Versions of relevant libraries:
[pip3] numpy==2.1.3 [pip3] torch==2.5.1 [pip3] torchaudio==2.5.1 [pip3] torchvision==0.20.1
Think about where the attention weights come from. Attention computes:
Attention(Q, K, V) = softmax(QK^T)V
Your attention scores are computed via attn_weights = softmax(QK^T)
, and the attention mask masks the values in QK^T
prior to the softmax.
You mask the weights such that a vector t
doesn't attend to itself, but all the other attention weights in question still depend on vector t
, so you still have a nonzero gradient.
Take your example of t=5
. When vector t=5
attends to the first vector t=0
, this interaction is weighted by attn_weights[0, 5]

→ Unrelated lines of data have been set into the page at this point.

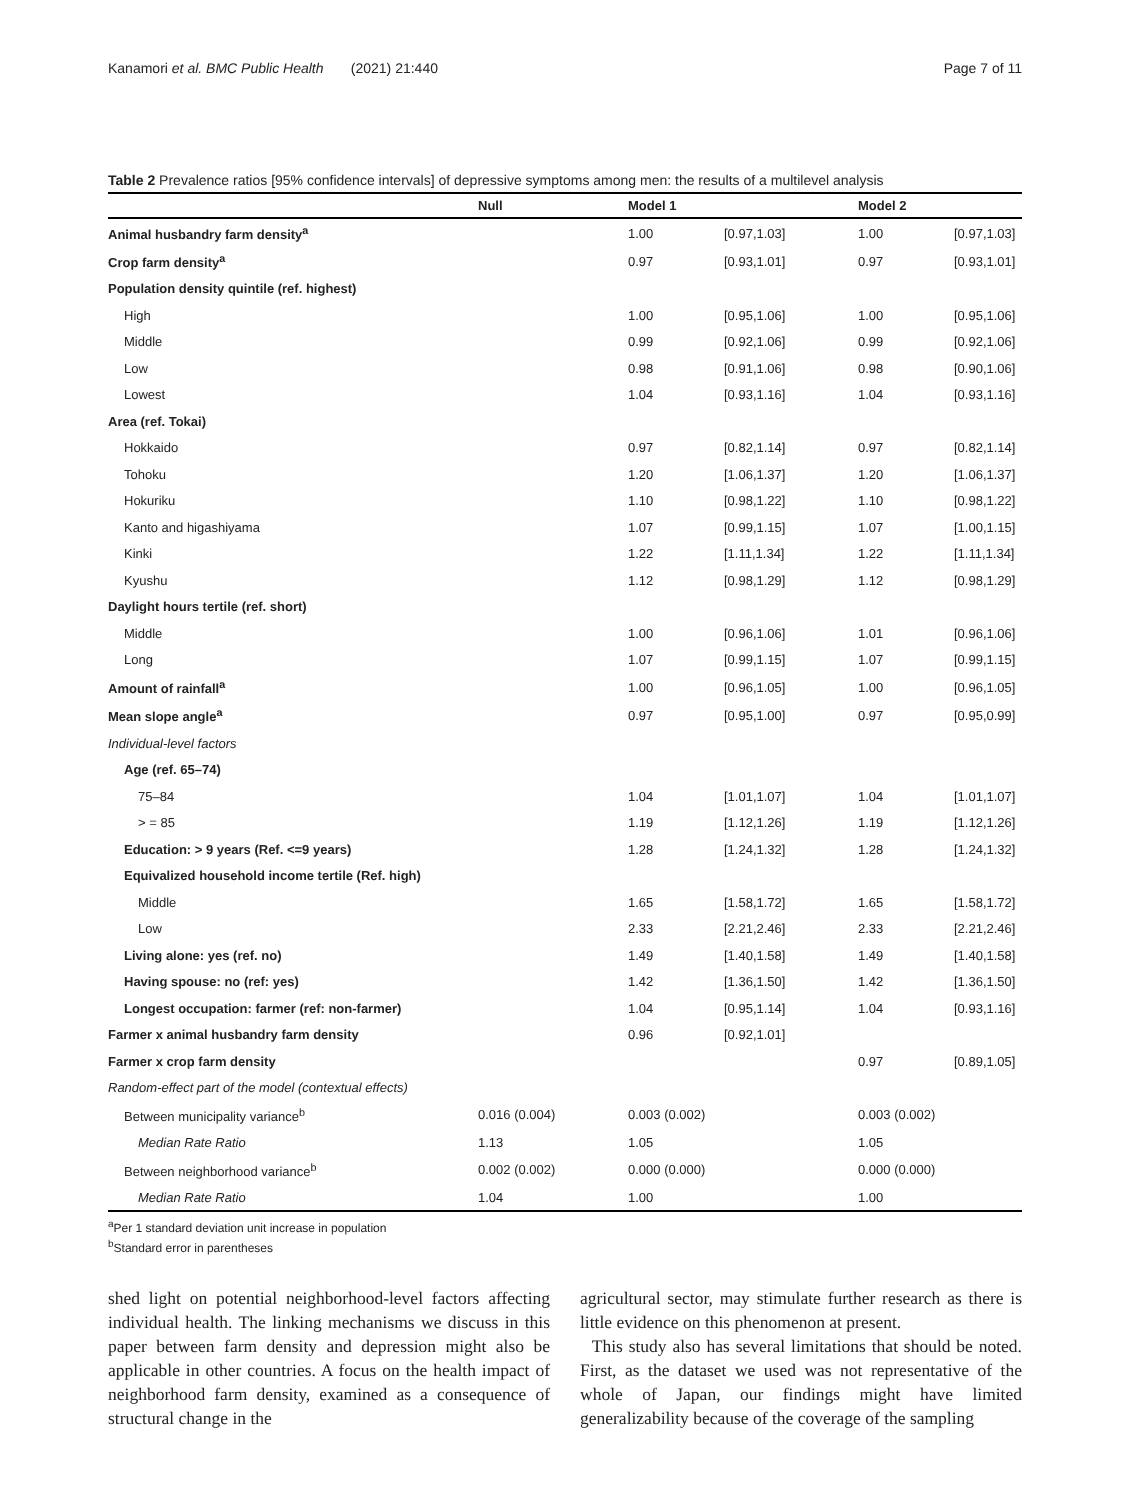Kanamori et al. BMC Public Health (2021) 21:440 Page 7 of 11
Table 2 Prevalence ratios [95% confidence intervals] of depressive symptoms among men: the results of a multilevel analysis
| | Null | Model 1 | | Model 2 | |
| --- | --- | --- | --- | --- | --- |
| Animal husbandry farm density<sup>a</sup> | | 1.00 | [0.97,1.03] | 1.00 | [0.97,1.03] |
| Crop farm density<sup>a</sup> | | 0.97 | [0.93,1.01] | 0.97 | [0.93,1.01] |
| Population density quintile (ref. highest) | | | | | |
| High | | 1.00 | [0.95,1.06] | 1.00 | [0.95,1.06] |
| Middle | | 0.99 | [0.92,1.06] | 0.99 | [0.92,1.06] |
| Low | | 0.98 | [0.91,1.06] | 0.98 | [0.90,1.06] |
| Lowest | | 1.04 | [0.93,1.16] | 1.04 | [0.93,1.16] |
| Area (ref. Tokai) | | | | | |
| Hokkaido | | 0.97 | [0.82,1.14] | 0.97 | [0.82,1.14] |
| Tohoku | | 1.20 | [1.06,1.37] | 1.20 | [1.06,1.37] |
| Hokuriku | | 1.10 | [0.98,1.22] | 1.10 | [0.98,1.22] |
| Kanto and higashiyama | | 1.07 | [0.99,1.15] | 1.07 | [1.00,1.15] |
| Kinki | | 1.22 | [1.11,1.34] | 1.22 | [1.11,1.34] |
| Kyushu | | 1.12 | [0.98,1.29] | 1.12 | [0.98,1.29] |
| Daylight hours tertile (ref. short) | | | | | |
| Middle | | 1.00 | [0.96,1.06] | 1.01 | [0.96,1.06] |
| Long | | 1.07 | [0.99,1.15] | 1.07 | [0.99,1.15] |
| Amount of rainfall<sup>a</sup> | | 1.00 | [0.96,1.05] | 1.00 | [0.96,1.05] |
| Mean slope angle<sup>a</sup> | | 0.97 | [0.95,1.00] | 0.97 | [0.95,0.99] |
| Individual-level factors | | | | | |
| Age (ref. 65–74) | | | | | |
| 75–84 | | 1.04 | [1.01,1.07] | 1.04 | [1.01,1.07] |
| > = 85 | | 1.19 | [1.12,1.26] | 1.19 | [1.12,1.26] |
| Education: > 9 years (Ref. <=9 years) | | 1.28 | [1.24,1.32] | 1.28 | [1.24,1.32] |
| Equivalized household income tertile (Ref. high) | | | | | |
| Middle | | 1.65 | [1.58,1.72] | 1.65 | [1.58,1.72] |
| Low | | 2.33 | [2.21,2.46] | 2.33 | [2.21,2.46] |
| Living alone: yes (ref. no) | | 1.49 | [1.40,1.58] | 1.49 | [1.40,1.58] |
| Having spouse: no (ref: yes) | | 1.42 | [1.36,1.50] | 1.42 | [1.36,1.50] |
| Longest occupation: farmer (ref: non-farmer) | | 1.04 | [0.95,1.14] | 1.04 | [0.93,1.16] |
| Farmer x animal husbandry farm density | | 0.96 | [0.92,1.01] | | |
| Farmer x crop farm density | | | | 0.97 | [0.89,1.05] |
| Random-effect part of the model (contextual effects) | | | | | |
| Between municipality variance<sup>b</sup> | 0.016 (0.004) | 0.003 (0.002) | | 0.003 (0.002) | |
| Median Rate Ratio | 1.13 | 1.05 | | 1.05 | |
| Between neighborhood variance<sup>b</sup> | 0.002 (0.002) | 0.000 (0.000) | | 0.000 (0.000) | |
| Median Rate Ratio | 1.04 | 1.00 | | 1.00 | |
<sup>a</sup> Per 1 standard deviation unit increase in population
<sup>b</sup> Standard error in parentheses
shed light on potential neighborhood-level factors affecting individual health. The linking mechanisms we discuss in this paper between farm density and depression might also be applicable in other countries. A focus on the health impact of neighborhood farm density, examined as a consequence of structural change in the
agricultural sector, may stimulate further research as there is little evidence on this phenomenon at present.
This study also has several limitations that should be noted. First, as the dataset we used was not representative of the whole of Japan, our findings might have limited generalizability because of the coverage of the sampling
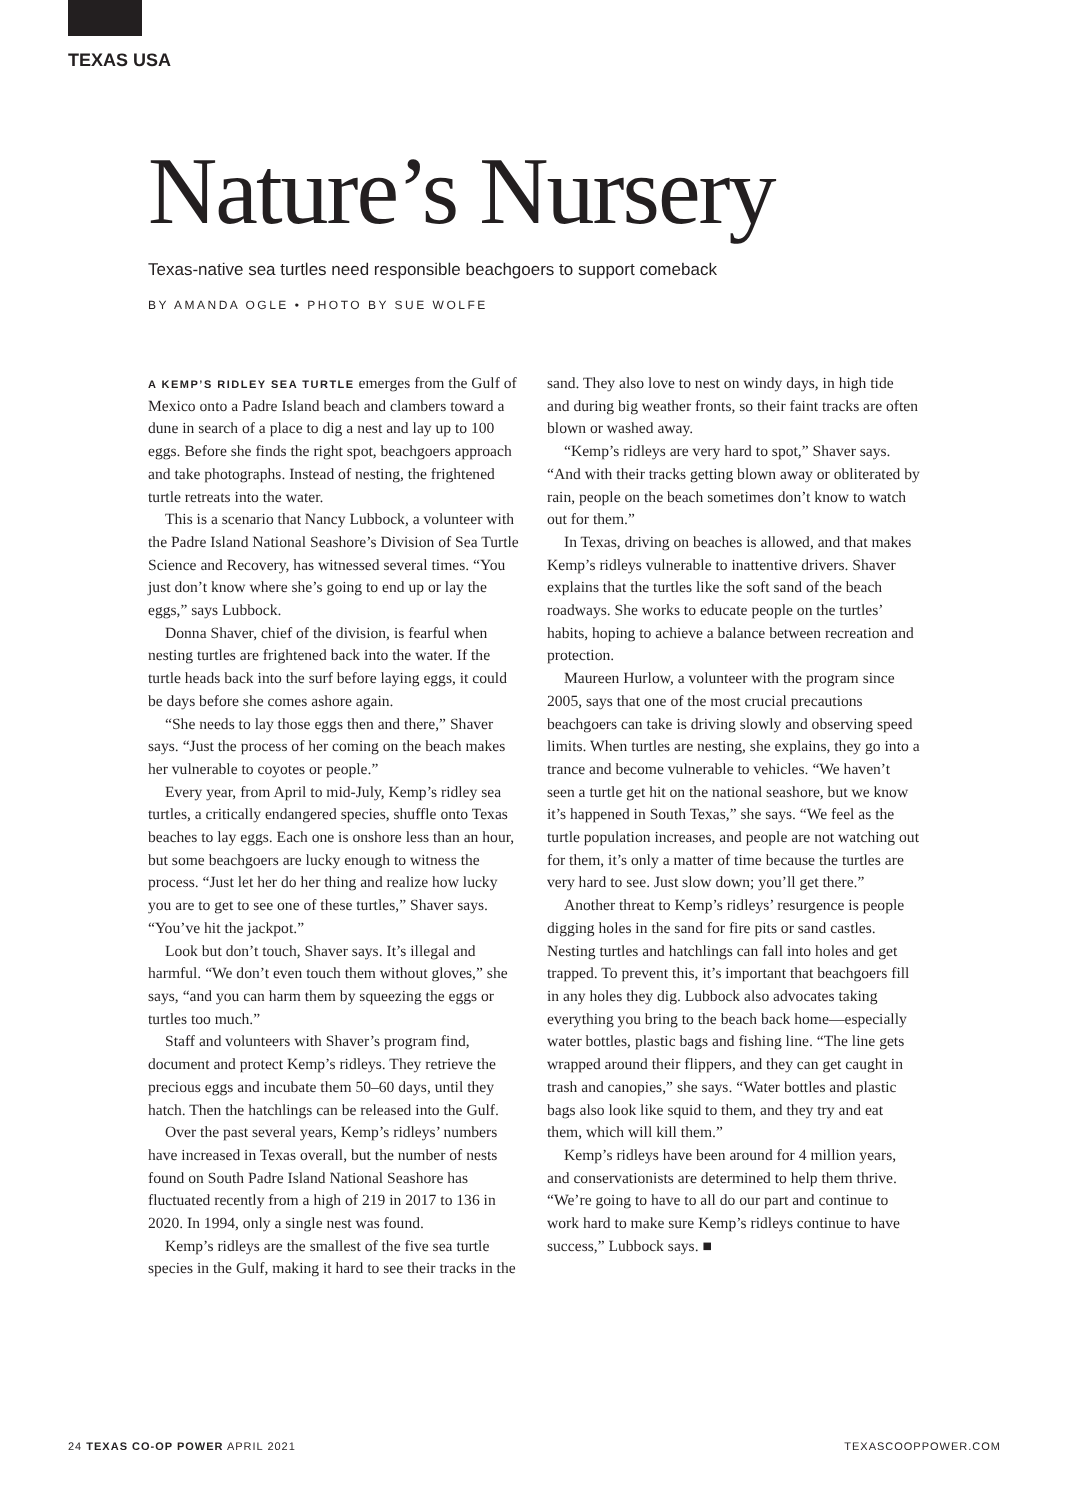TEXAS USA
Nature’s Nursery
Texas-native sea turtles need responsible beachgoers to support comeback
BY AMANDA OGLE • PHOTO BY SUE WOLFE
A KEMP’S RIDLEY SEA TURTLE emerges from the Gulf of Mexico onto a Padre Island beach and clambers toward a dune in search of a place to dig a nest and lay up to 100 eggs. Before she finds the right spot, beachgoers approach and take photographs. Instead of nesting, the frightened turtle retreats into the water.
This is a scenario that Nancy Lubbock, a volunteer with the Padre Island National Seashore’s Division of Sea Turtle Science and Recovery, has witnessed several times. “You just don’t know where she’s going to end up or lay the eggs,” says Lubbock.
Donna Shaver, chief of the division, is fearful when nesting turtles are frightened back into the water. If the turtle heads back into the surf before laying eggs, it could be days before she comes ashore again.
“She needs to lay those eggs then and there,” Shaver says. “Just the process of her coming on the beach makes her vulnerable to coyotes or people.”
Every year, from April to mid-July, Kemp’s ridley sea turtles, a critically endangered species, shuffle onto Texas beaches to lay eggs. Each one is onshore less than an hour, but some beachgoers are lucky enough to witness the process. “Just let her do her thing and realize how lucky you are to get to see one of these turtles,” Shaver says. “You’ve hit the jackpot.”
Look but don’t touch, Shaver says. It’s illegal and harmful. “We don’t even touch them without gloves,” she says, “and you can harm them by squeezing the eggs or turtles too much.”
Staff and volunteers with Shaver’s program find, document and protect Kemp’s ridleys. They retrieve the precious eggs and incubate them 50–60 days, until they hatch. Then the hatchlings can be released into the Gulf.
Over the past several years, Kemp’s ridleys’ numbers have increased in Texas overall, but the number of nests found on South Padre Island National Seashore has fluctuated recently from a high of 219 in 2017 to 136 in 2020. In 1994, only a single nest was found.
Kemp’s ridleys are the smallest of the five sea turtle species in the Gulf, making it hard to see their tracks in the sand. They also love to nest on windy days, in high tide and during big weather fronts, so their faint tracks are often blown or washed away.
“Kemp’s ridleys are very hard to spot,” Shaver says. “And with their tracks getting blown away or obliterated by rain, people on the beach sometimes don’t know to watch out for them.”
In Texas, driving on beaches is allowed, and that makes Kemp’s ridleys vulnerable to inattentive drivers. Shaver explains that the turtles like the soft sand of the beach roadways. She works to educate people on the turtles’ habits, hoping to achieve a balance between recreation and protection.
Maureen Hurlow, a volunteer with the program since 2005, says that one of the most crucial precautions beachgoers can take is driving slowly and observing speed limits. When turtles are nesting, she explains, they go into a trance and become vulnerable to vehicles. “We haven’t seen a turtle get hit on the national seashore, but we know it’s happened in South Texas,” she says. “We feel as the turtle population increases, and people are not watching out for them, it’s only a matter of time because the turtles are very hard to see. Just slow down; you’ll get there.”
Another threat to Kemp’s ridleys’ resurgence is people digging holes in the sand for fire pits or sand castles. Nesting turtles and hatchlings can fall into holes and get trapped. To prevent this, it’s important that beachgoers fill in any holes they dig. Lubbock also advocates taking everything you bring to the beach back home—especially water bottles, plastic bags and fishing line. “The line gets wrapped around their flippers, and they can get caught in trash and canopies,” she says. “Water bottles and plastic bags also look like squid to them, and they try and eat them, which will kill them.”
Kemp’s ridleys have been around for 4 million years, and conservationists are determined to help them thrive. “We’re going to have to all do our part and continue to work hard to make sure Kemp’s ridleys continue to have success,” Lubbock says. ■
24 TEXAS CO-OP POWER APRIL 2021 TEXASCOOPPOWER.COM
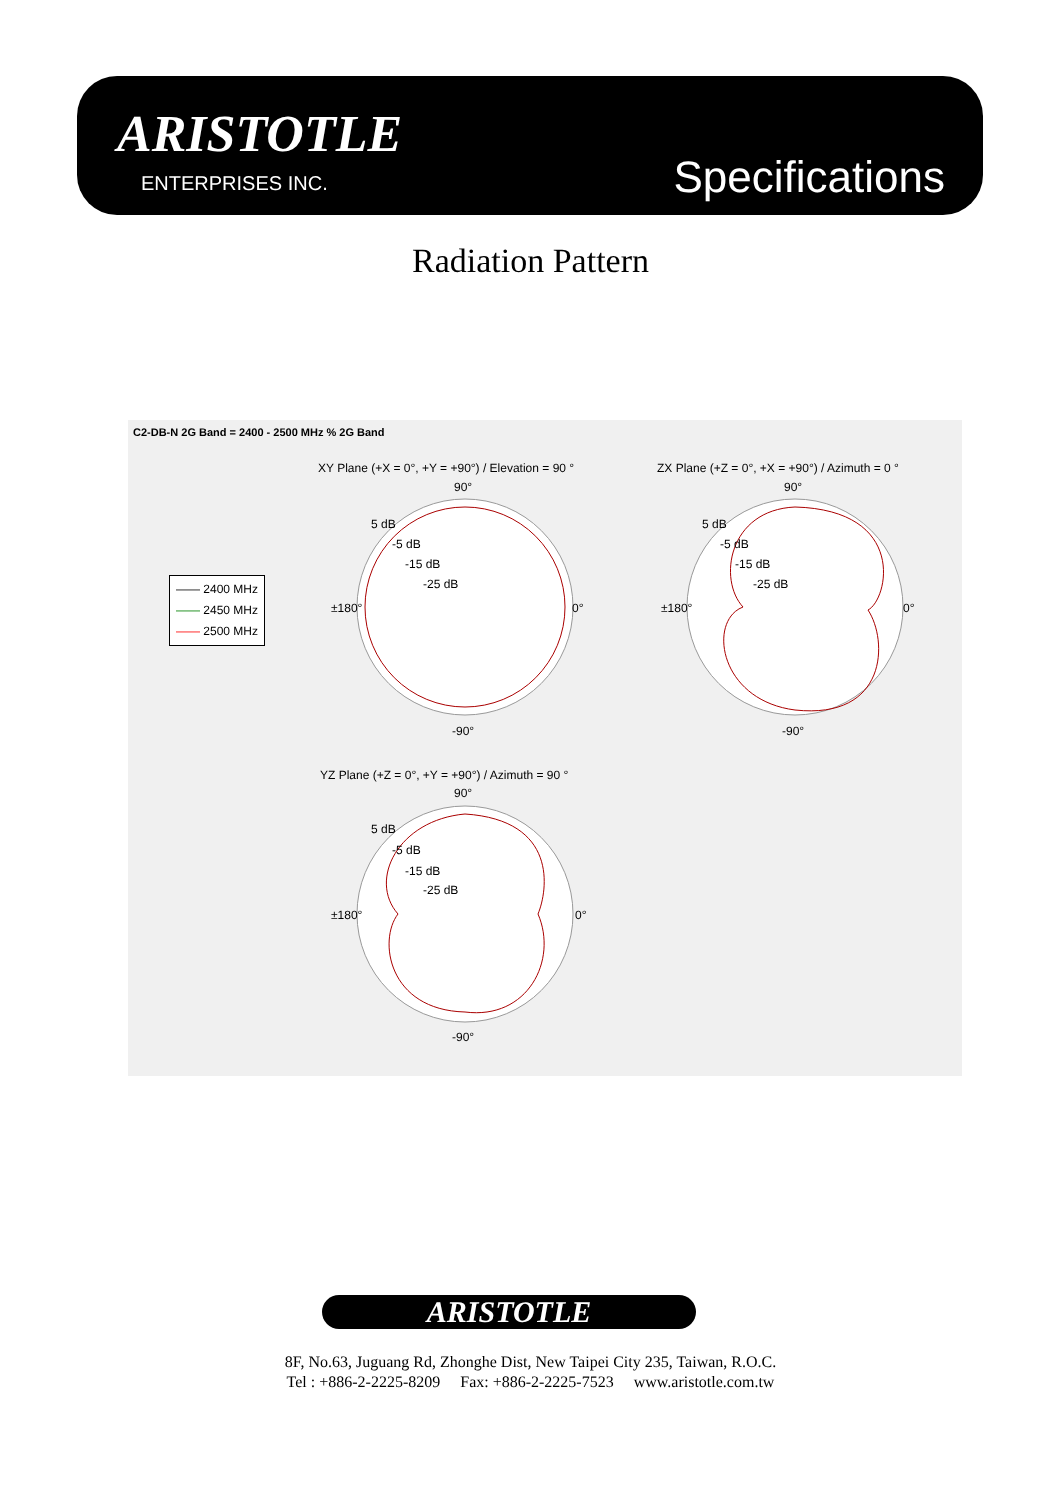ARISTOTLE
ENTERPRISES INC. Specifications
Radiation Pattern
C2-DB-N 2G Band = 2400 - 2500 MHz % 2G Band
—— 2400 MHz
—— 2450 MHz
—— 2500 MHz
XY Plane (+X = 0°, +Y = +90°) / Elevation = 90 °
ZX Plane (+Z = 0°, +X = +90°) / Azimuth = 0 °
90° 90°
5 dB
-5 dB
-15 dB
-25 dB
5 dB
-5 dB
-15 dB
-25 dB
±180° 0° ±180° 0°
-90° -90°
YZ Plane (+Z = 0°, +Y = +90°) / Azimuth = 90 °
90°
5 dB
-5 dB
-15 dB
-25 dB
±180° 0°
-90°
ARISTOTLE
8F, No.63, Juguang Rd, Zhonghe Dist, New Taipei City 235, Taiwan, R.O.C.
Tel : +886-2-2225-8209 Fax: +886-2-2225-7523 www.aristotle.com.tw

. The value of attn_weights[0, 5]
depends on both vector t=0
and vector t=5
(plus vectors 0-4 from the softmax denominator). Even though vector t=5
doesn't attend to itself, the attention weights for the other vectors it does attend to depend on the value of vector t=5
, so you still have a nonzero gradient.